Reviews

Fiction Review by Niall McArdle

Sandra McIntyre, ed., Everything Is So Political: A Collection of Short Fiction by Canadian Writers (Winnipeg: Fernwood, 2013). Paperbound, 200 pp., $19.95.Everything Is So Political

Everything Is So Political is a mixed bag of short stories, some marvellous, some forgettable. Reading it is like walking the halls in that first week of university, when you’re bombarded with appeals, from the embarrassingly earnest to the slyly humorous to the downright clever, to join this club or that society. The collection asserts that the political is unavoidable, and its editor, Sandra McIntyre, acknowledges that the title is both a statement of the obvious and a complaint. “Why is everything so political?” Blame George Orwell. Say “political literature” and you immediately invoke his name, for better or worse. While his literary talent was never doubted, he often suffered criticism because his work was seen as just too “political.” It must have bewildered him that Animal Farm, perhaps the most savage piece of satire in English since Swift’s Gulliver’s Travels, had been initially rejected by publishers for being too critical of Stalin. Even T. S. Eliot, as far from a Bolshie as you could get, felt the novel was just too negative for a world recovering from the Second World War. It is part of Orwell’s genius that Animal Farm and 1984 have managed to prick at the political conscience of generations of readers while still being successful “literary” novels. Political fiction is notoriously difficult to write: too often the literary shoe is too small for the ideological foot.

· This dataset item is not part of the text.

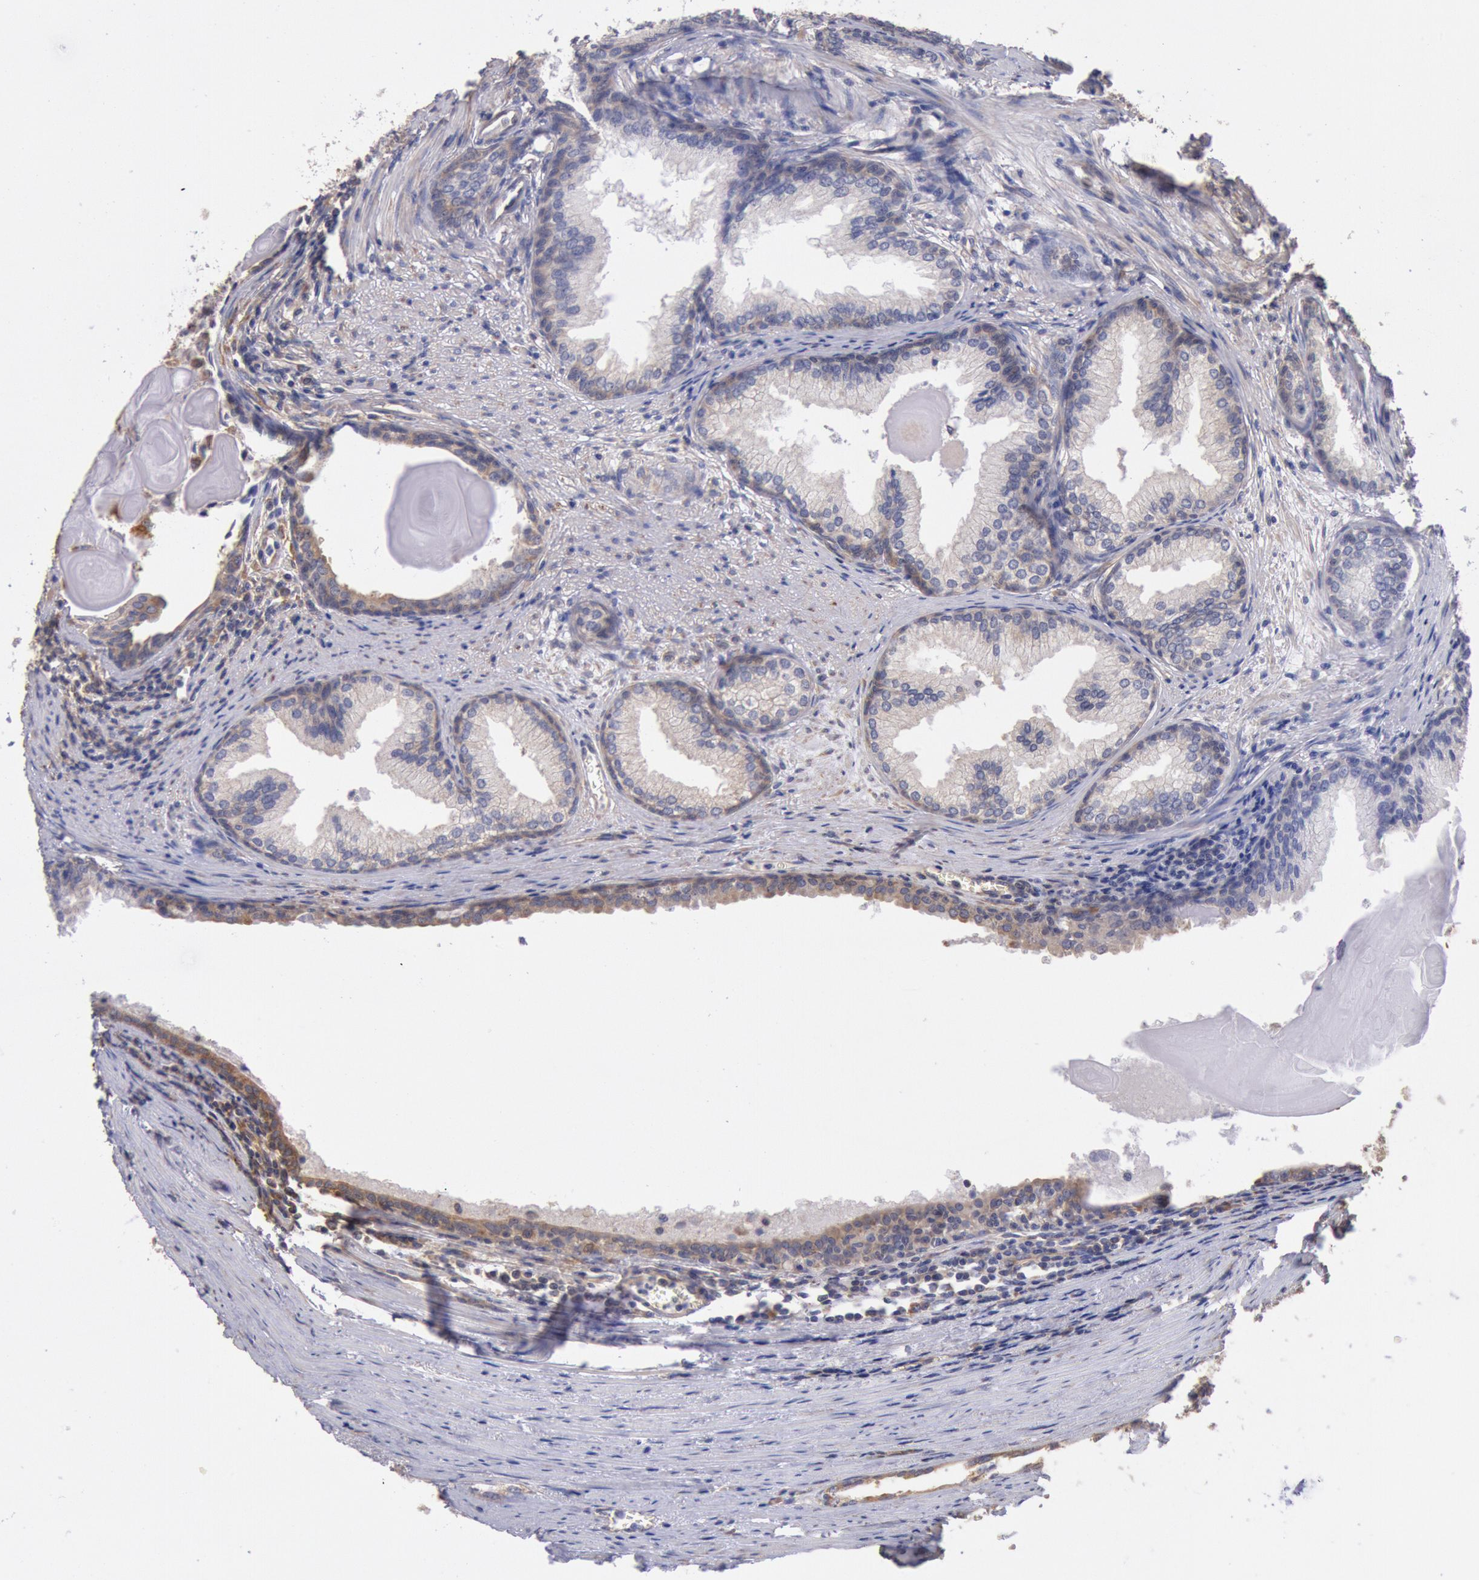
{"staining": {"intensity": "weak", "quantity": ">75%", "location": "cytoplasmic/membranous"}, "tissue": "prostate cancer", "cell_type": "Tumor cells", "image_type": "cancer", "snomed": [{"axis": "morphology", "description": "Adenocarcinoma, Medium grade"}, {"axis": "topography", "description": "Prostate"}], "caption": "Immunohistochemistry (IHC) micrograph of adenocarcinoma (medium-grade) (prostate) stained for a protein (brown), which shows low levels of weak cytoplasmic/membranous staining in approximately >75% of tumor cells.", "gene": "DRG1", "patient": {"sex": "male", "age": 79}}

It is the irony of our age, when everything was predicted to be post-ideological, an age that was supposed to be about the Global Village getting even smaller, an age when everything is uploaded and shared and instantly commented on, so that people are no longer passive consumers but “citizen journalists,” that there is little in the cultural landscape that can be termed apolitical. When your choice of breakfast cereal, or what car you drive, or which television shows you watch (if you are such a dinosaur that you still have a tv) is a comment on your politics, how can anyone ever hope, as Somerset Maugham did, to simply write “a well-made story”? The good news is that Everything Is So Political contains several well-made stories. Some are subtly political, others wear their ideology on their sleeves, and practically every form of politics is explored, in various settings and genres. In J. Paul Cooper’s “The King’s Nephew,” a couple of war widows get medieval on a nobleman. Orwell makes an appearance, by way of time-travel, in Jack Godwin’s “Gotcha!,” a sci-fi satire on corporate power and political correctness; Michelle Butler Hallett imagines an alternate, non-Canadian Newfoundland in “Lost Wax Casting.” R. Jonathan Chapman’s “The Extremists” is a miniature play—just one scene, really—examining a peculiar case of political-party strategy. One of the outstanding stories in the collection, “Elephant Air,” by Fran Kimmel, examines the topic of animal cruelty in a tender tale of love and loss between father and daughter. The equally powerful “A Year of Coming Home” by A. S. Penne proves what we all know: that the personal is the political.

Two of the stronger stories in the book deal with the culture clash between whites and Natives, and both are downers. Joan Baril’s “Grace Street, 1946” is a coming-of-age tale about tacit segregation and Old Country tribal hatred. In Catherine Brunet’s “Star Spinning,” a white teacher in an impoverished Ojibway community feels she is another in a long line of colonizers. The story contains a line about hypocrisy that is meant to shock: “Canada is the model neighbour that beats his wife when the curtains are drawn.”

There are several shock-factor moments in these stories. Both Shane Joseph’s “Suicide Bombers” and Ethan Canter’s “The Briefcase” deal with terrorist violence, the latter in an alienated, unsettling manner reminiscent of Don DeLillo. Several stories deal with the consequences of breaking unwritten rules. In Michael Donoghue’s “The Problem of Being Really Good at Names,” an IRA-man has to punish a stick-up artist who stole the wrong gun from the wrong people. In Matthew R. Loney’s “From the Lookout There Are Trees,” backpackers get a glimpse of the Burma tourists don’t get to see. In Lori Pollock’s “The Royal Flush,” an earnest student learns a hard economic truth that lies beneath the academic buzzwords Sustainable Development.

If everything is political, even when it doesn’t want to be, thankfully there are some writers at work here ready to tackle that challenge.